5. Tagged PDF

Tagged PDF files contain information about the structure of the document. The information about the structure is transported via so-called "PDF tags". Tagging a PDF usually makes it more accessible to screen readers, handhelds an similar devices.

Using the setAddTags API method, you can add PDF tags to the PDF documents generated with PDFreactor. If you are generating a PDF from HTML or XHTML, the HTML and XHTML elements are automatically mapped to the corresponding PDF tags, so all you have to do is setting this property to enable this feature:

pdfReactor.setAddTags(true);

If you are generating a PDF from another XML language (e.g. DocBook), the elements of this XML language are not mapped to PDF tag types. Instead, they are translated to PDF tags using the XML element name. Thus, the element "para" would be mapped to to the PDF tag "para", while the PDF tag type "P" may be more appropriate for this element.

You can however manually map XML elements to PDF tag types using style properties.

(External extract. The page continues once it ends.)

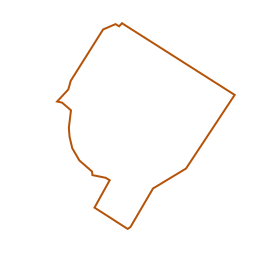 Henderson, Tennessee, United States of America (Natural Earth projection), rotated 31°
{"feature_id": "52423323B24254636844315", "entity_name": "Henderson", "entity_type": "district", "adm_level": 2, "iso_a3": "USA", "parent_name": "United States of America", "parent_adm1": "Tennessee", "projection": "natural_earth1", "projection_center": [-88.459, 35.621], "detail": "fine", "context": "isolated", "style": "outline", "palette": "amber", "viewbox_px": 256, "rotation_deg": 31, "n_neighbors": 0, "source": "geoboundaries", "source_scale": "gbopen_adm2", "svg_char_len": 434}
<svg xmlns="http://www.w3.org/2000/svg" viewBox="0 0 256 256"><g transform="rotate(31 128 128)"><path d="M55.9,56.4L54.6,117.0L57.0,125.7L53.6,141.8L58.4,140.2L70.0,142.2L77.2,158.3L82.4,165.6L90.7,174.1L103.1,180.9L119.5,183.8L121.8,186.7L134.4,182.2L139.2,182.2L140.3,213.5L179.6,214.7L181.1,211.7L180.6,166.9L198.6,132.9L202.4,44.7L68.9,41.3L68.0,45.4L63.8,45.4L55.9,56.4Z" fill="none" stroke="#b45309" stroke-width="2"/></g></svg>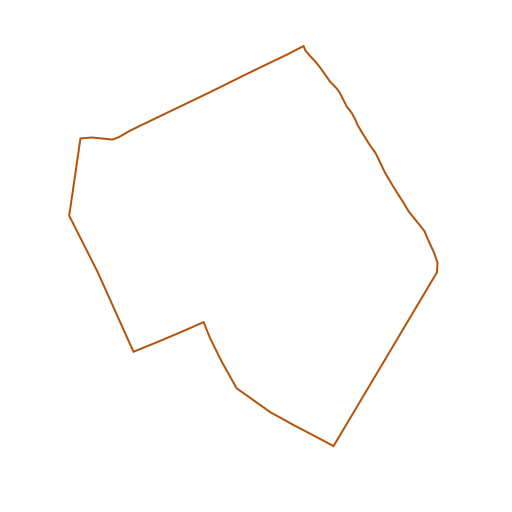 DuqqI, Al Jizah, Egypt, rotated 171°
{"feature_id": "37247803B46347292779018", "entity_name": "DuqqI", "entity_type": "district", "adm_level": 2, "iso_a3": "EGY", "parent_name": "Egypt", "parent_adm1": "Al Jizah", "projection": "mercator", "projection_center": [31.205, 30.043], "detail": "fine", "context": "isolated", "style": "outline", "palette": "amber", "viewbox_px": 512, "rotation_deg": 171, "n_neighbors": 0, "source": "geoboundaries", "source_scale": "gbopen_adm2", "svg_char_len": 874}
<svg xmlns="http://www.w3.org/2000/svg" viewBox="0 0 512 512"><g transform="rotate(171 256 256)"><path d="M79.8,211.6L77.8,221.0L79.6,231.3L84.3,248.0L85.7,254.2L93.4,267.7L98.3,276.4L101.8,285.2L105.2,292.9L109.1,302.0L112.7,310.9L115.7,318.6L117.6,325.0L119.4,331.2L121.9,339.2L125.7,346.6L127.6,351.0L129.5,355.5L132.1,361.7L135.2,369.4L136.7,375.8L139.3,382.8L142.8,388.9L144.5,394.2L147.8,404.3L150.0,408.7L155.8,417.1L158.6,422.9L162.8,431.3L166.3,437.7L169.2,442.1L171.8,445.8L175.0,451.2L176.2,455.9L193.2,450.3L238.1,436.8L276.5,424.8L350.4,402.7L361.4,399.3L372.7,394.9L379.4,393.4L399.5,398.7L411.0,399.6L434.2,325.0L414.9,264.9L392.0,180.6L386.0,182.0L360.5,188.0L330.9,195.5L318.1,198.9L314.2,182.0L306.3,156.7L295.8,128.3L289.5,122.2L266.2,99.4L244.5,82.5L224.5,67.7L209.2,56.1L139.1,140.3L79.8,211.6Z" fill="none" stroke="#b45309" stroke-width="2"/></g></svg>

These style properties are "-ro-pdf-tag-type" and "-ro-alt-text". "-ro-pdf-tag-type" is used to map an element of the XML language you are using to a PDF tag, for example:

para { -ro-pdf-tag-type: "P"; }

If you were using DocBook, this would map the DocBook element "para" to the PDF tag "P".

The property "-ro-alt-text" is used to specify an alternative description for an XML element. Example:

img {
    -ro-pdf-tag-type: "Figure";
}
img[alt] {
    -ro-alt-text: attr(alt);
}

The example above maps the XHTML & HTML element "img" to the PDF tag "Figure", and the content of its "alt" attribute to an alternative description for this tag.